=== TO DO ===
Pull out every text line from the listing below, word for word and in the same order, without the pictures.
##### DATA FOR THE TASK
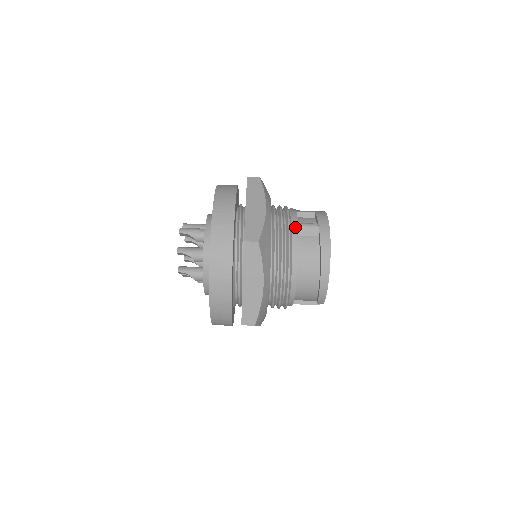
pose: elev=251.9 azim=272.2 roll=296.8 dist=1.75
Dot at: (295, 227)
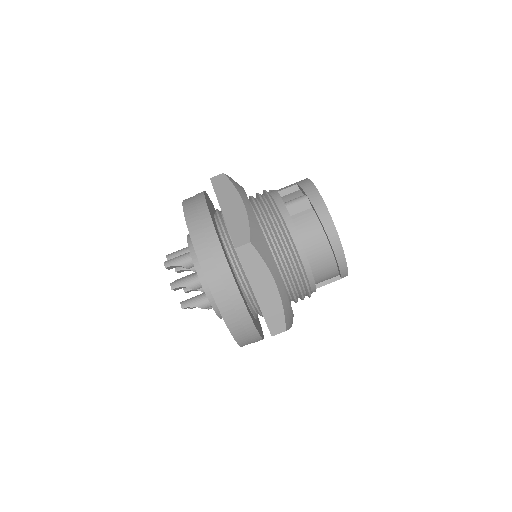
Dot at: (283, 209)
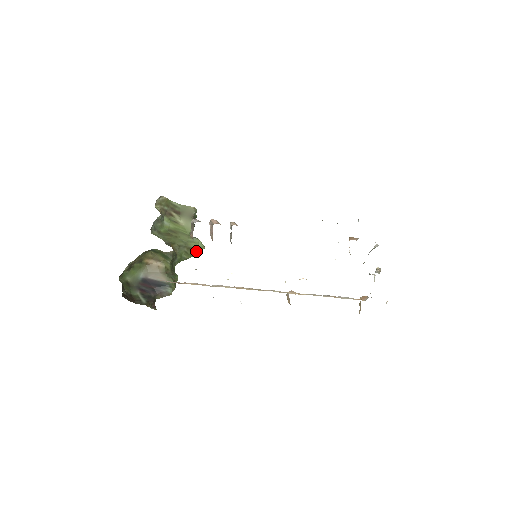
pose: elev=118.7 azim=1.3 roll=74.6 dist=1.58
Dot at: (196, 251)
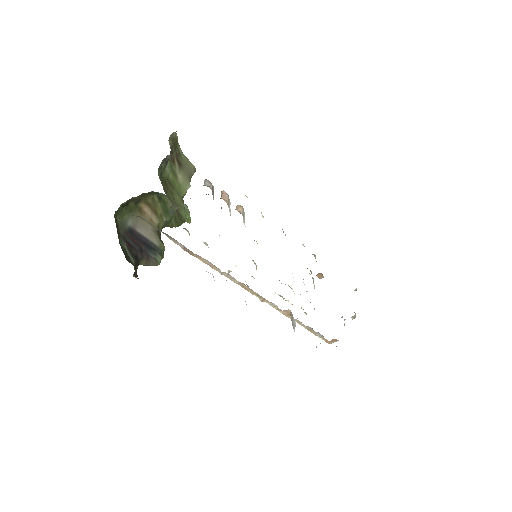
Dot at: (183, 222)
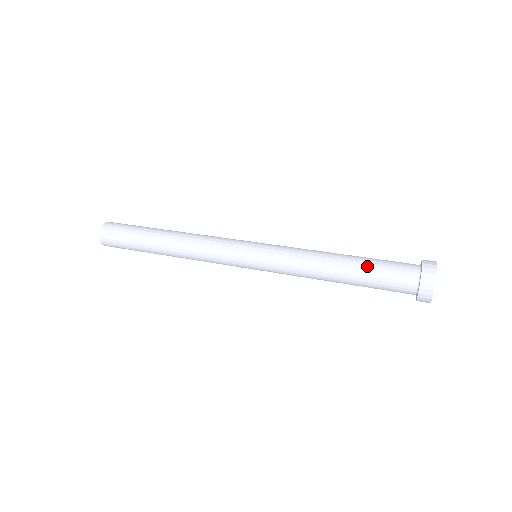
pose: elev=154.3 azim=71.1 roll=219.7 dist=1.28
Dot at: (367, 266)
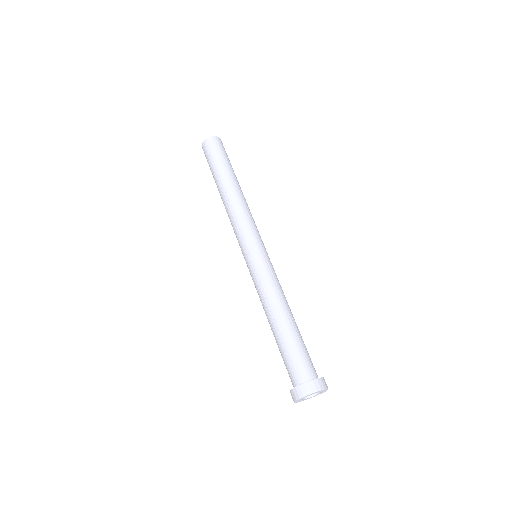
Dot at: (280, 345)
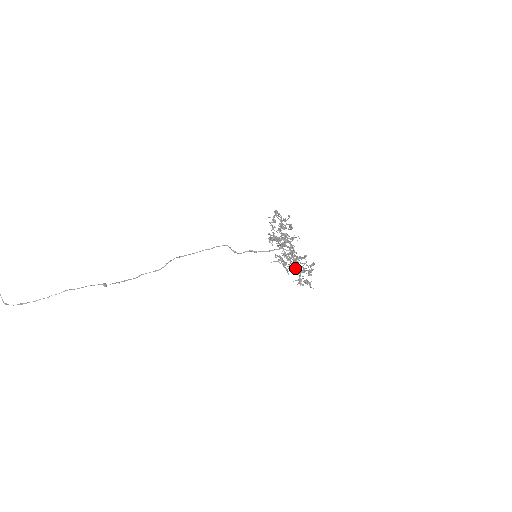
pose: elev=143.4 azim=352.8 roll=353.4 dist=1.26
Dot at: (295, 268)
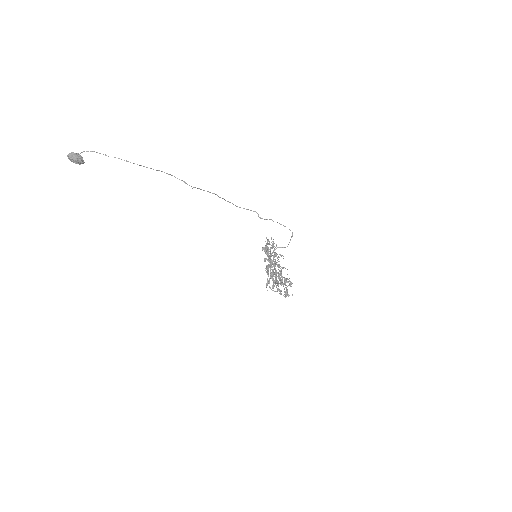
Dot at: (281, 276)
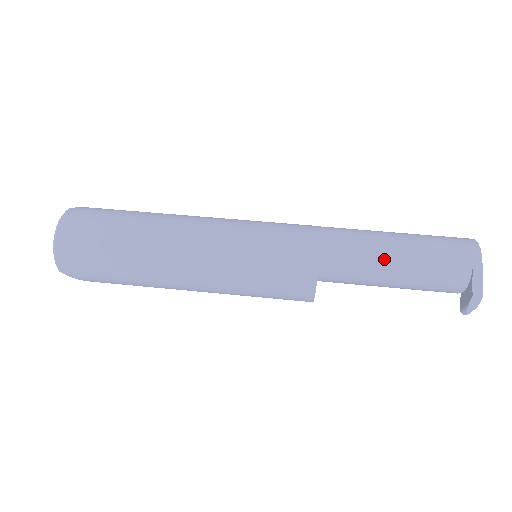
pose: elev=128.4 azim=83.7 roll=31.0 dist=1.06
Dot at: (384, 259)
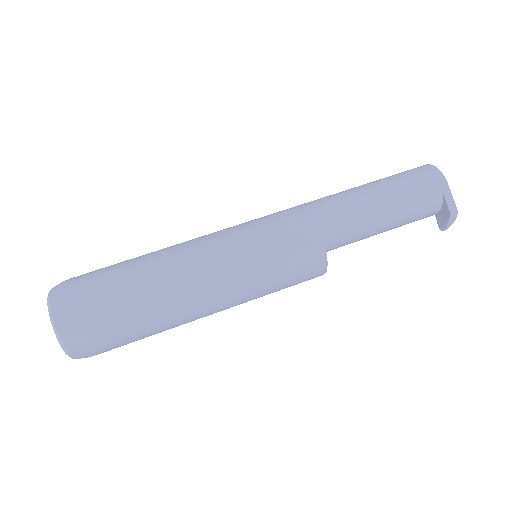
Dot at: (372, 213)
##########
=== TASK OUTPUT ===
pose: elev=251.9 azim=272.2 roll=296.8 dist=1.75
Dot at: (295, 227)
Dot at: (283, 209)
pose: elev=118.7 azim=1.3 roll=74.6 dist=1.58
Dot at: (196, 251)
Dot at: (183, 222)
pose: elev=154.3 azim=71.1 roll=219.7 dist=1.28
Dot at: (367, 266)
Dot at: (280, 345)
pose: elev=143.4 azim=352.8 roll=353.4 dist=1.26
Dot at: (295, 268)
Dot at: (281, 276)
pose: elev=128.4 azim=83.7 roll=31.0 dist=1.06
Dot at: (384, 259)
Dot at: (372, 213)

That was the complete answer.